State how many lines of the material below contain the string "series", treating uppercase and lowercase as different, and give only that number.

+-------+

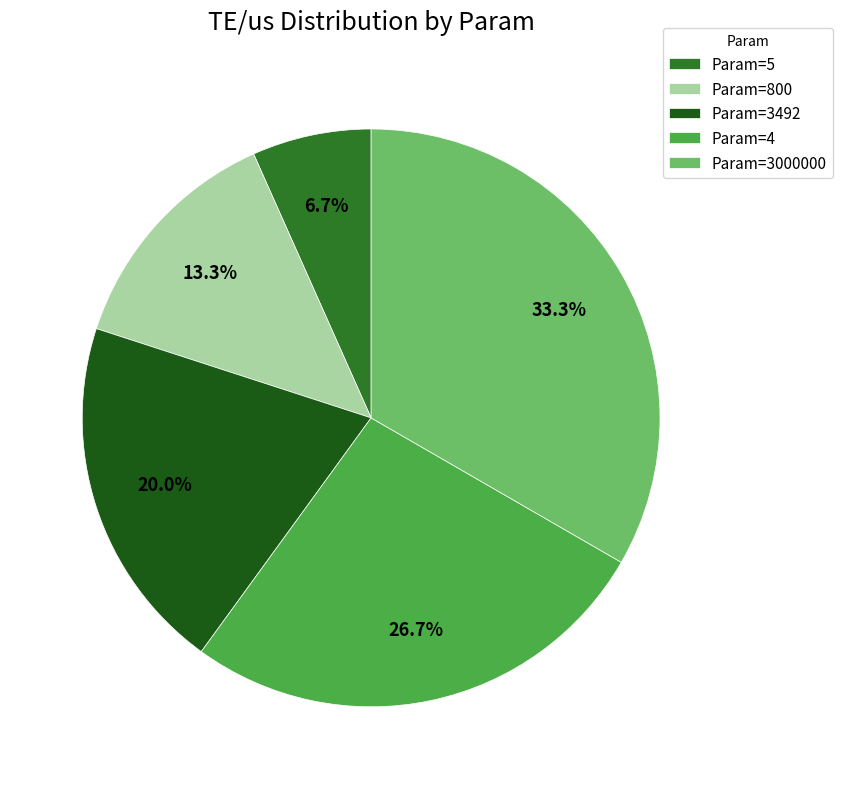

Which slice is the largest?

Param=3000000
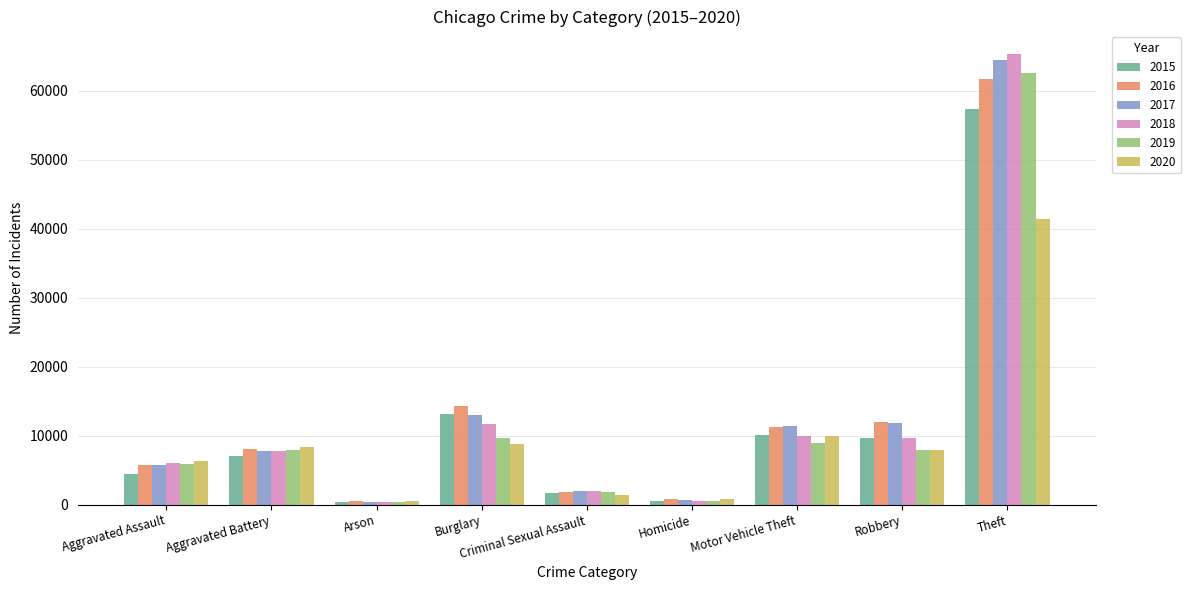

What is the difference between the maximum and minimum values in the 2018 series?

64914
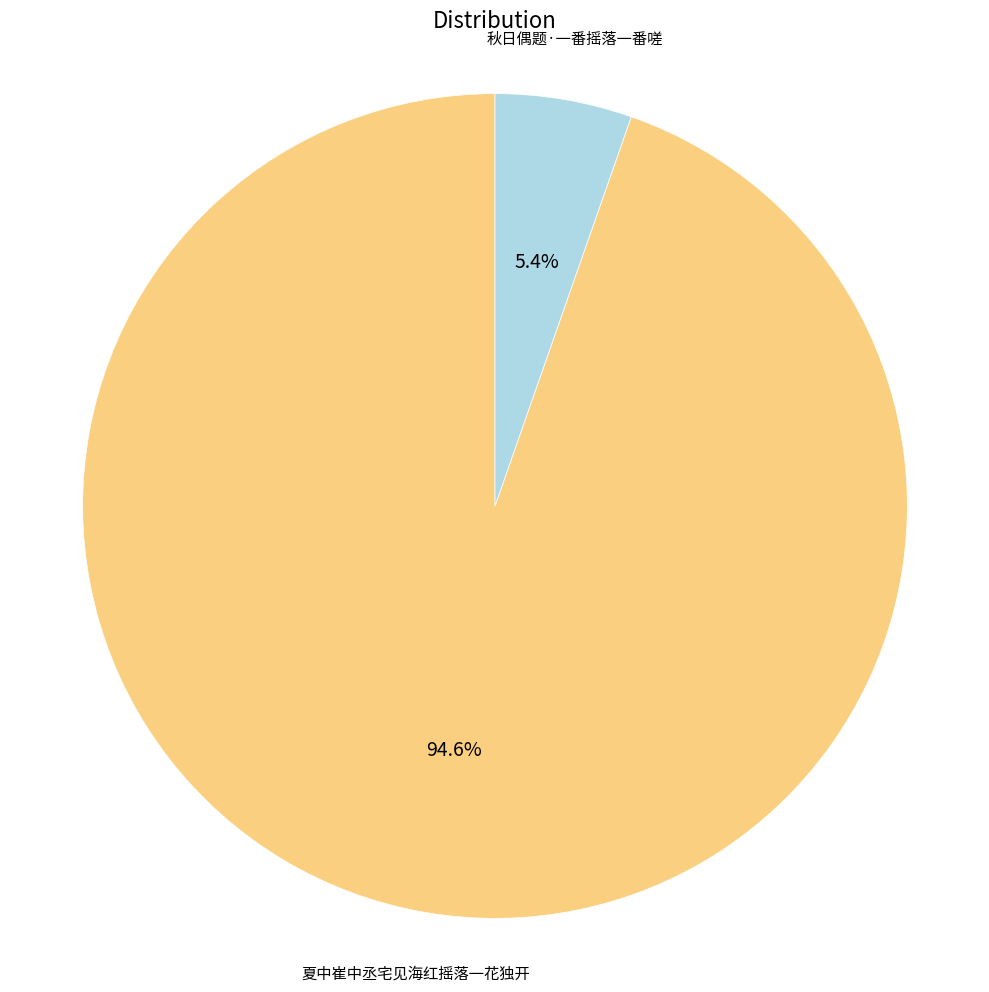

Does 秋日偶题·一番摇落一番嗟 represent more than half of the total?

No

+-------+

RESPONSE AREA — 1